:: Available data ::
BEGIN
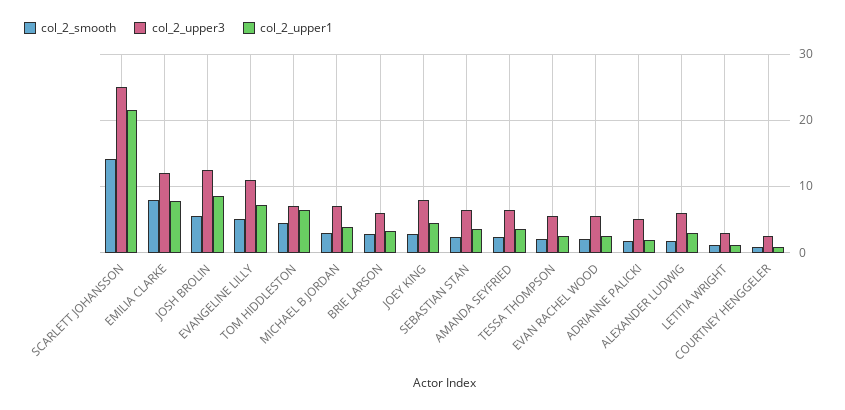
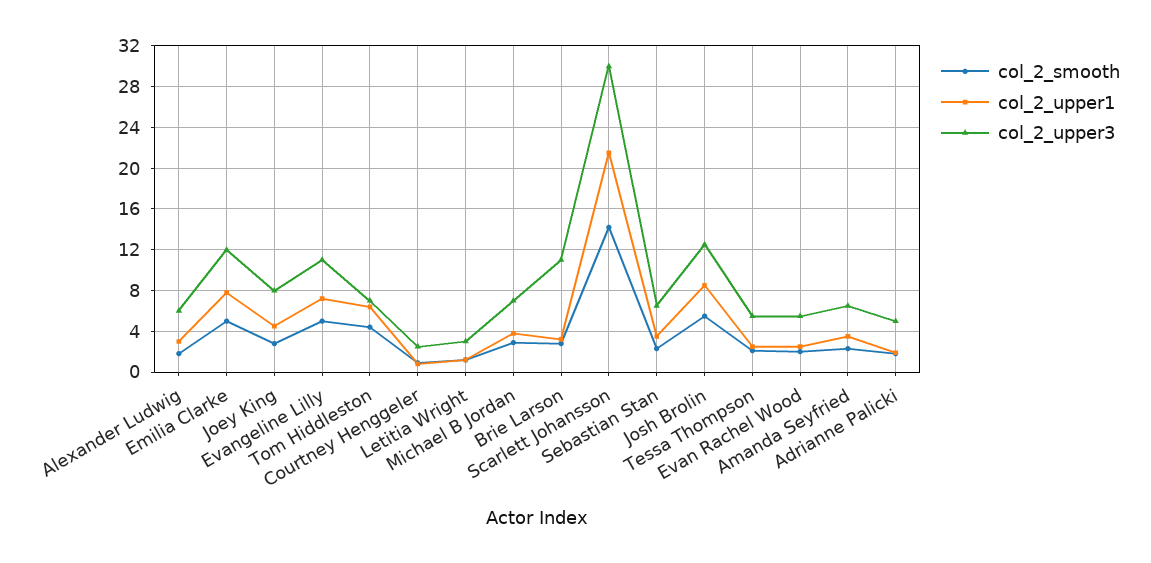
col_2_upper3, SCARLETT JOHANSSON: 25 -> 30
col_2_smooth, EMILIA CLARKE: 8 -> 5
col_2_upper3, BRIE LARSON: 6 -> 11

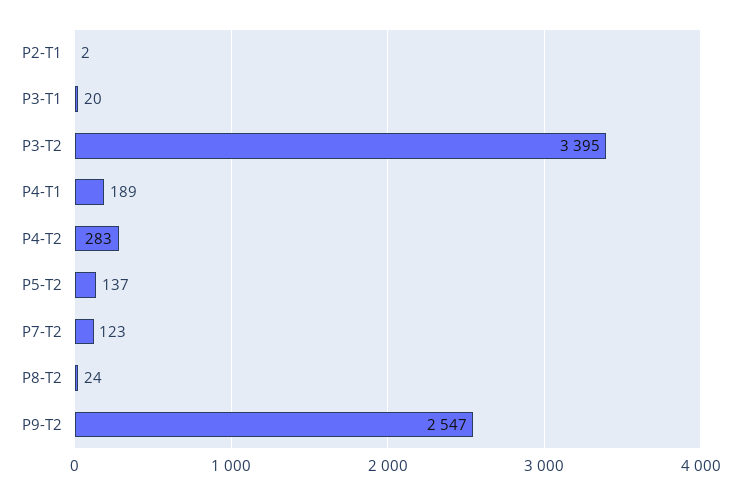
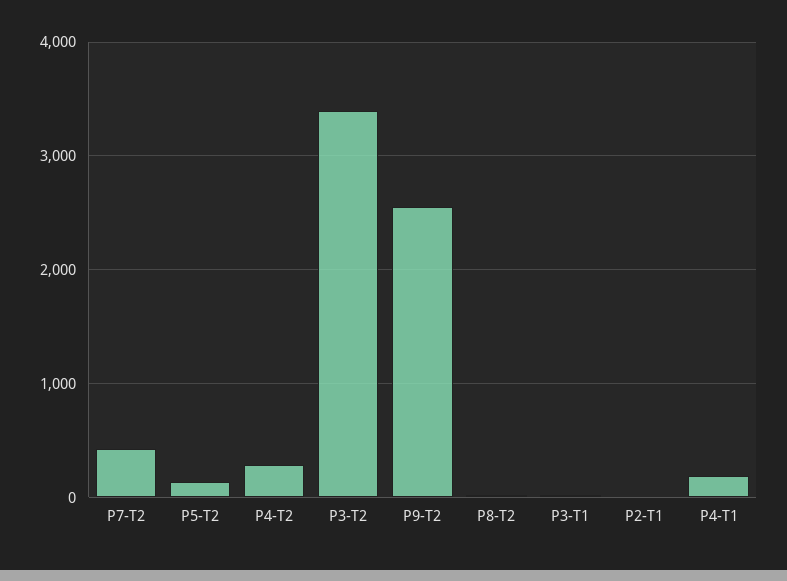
P7-T2: 123 -> 400

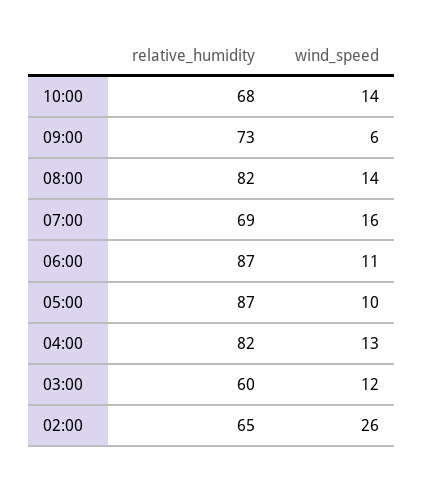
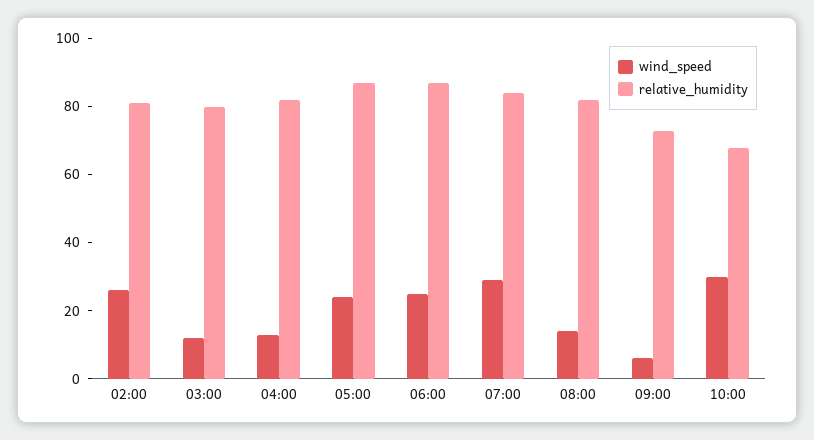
wind_speed, 10:00: 14 -> 30
relative_humidity, 07:00: 69 -> 85
wind_speed, 07:00: 16 -> 30
wind_speed, 06:00: 11 -> 25
wind_speed, 05:00: 10 -> 25
relative_humidity, 03:00: 60 -> 80
relative_humidity, 02:00: 65 -> 80

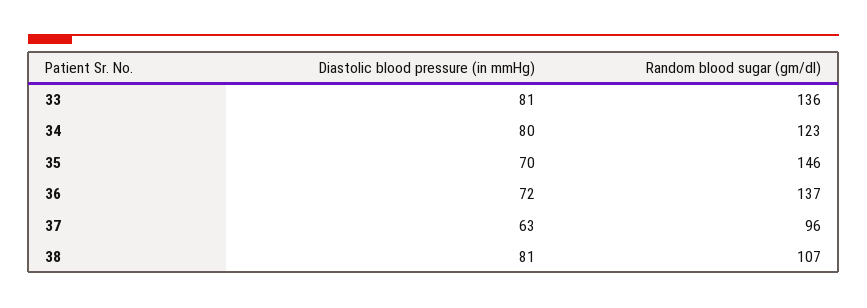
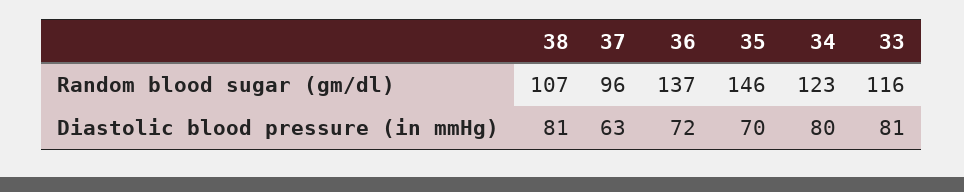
Random blood sugar (gm/dl), 33: 136 -> 116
END
Could the material above be written out again word for word, with the pictures dropped?

:: Your solution ::
col_2_upper3, SCARLETT JOHANSSON: 25 -> 30
col_2_smooth, EMILIA CLARKE: 8 -> 5
col_2_upper3, BRIE LARSON: 6 -> 11

P7-T2: 123 -> 400

wind_speed, 10:00: 14 -> 30
relative_humidity, 07:00: 69 -> 85
wind_speed, 07:00: 16 -> 30
wind_speed, 06:00: 11 -> 25
wind_speed, 05:00: 10 -> 25
relative_humidity, 03:00: 60 -> 80
relative_humidity, 02:00: 65 -> 80

Random blood sugar (gm/dl), 33: 136 -> 116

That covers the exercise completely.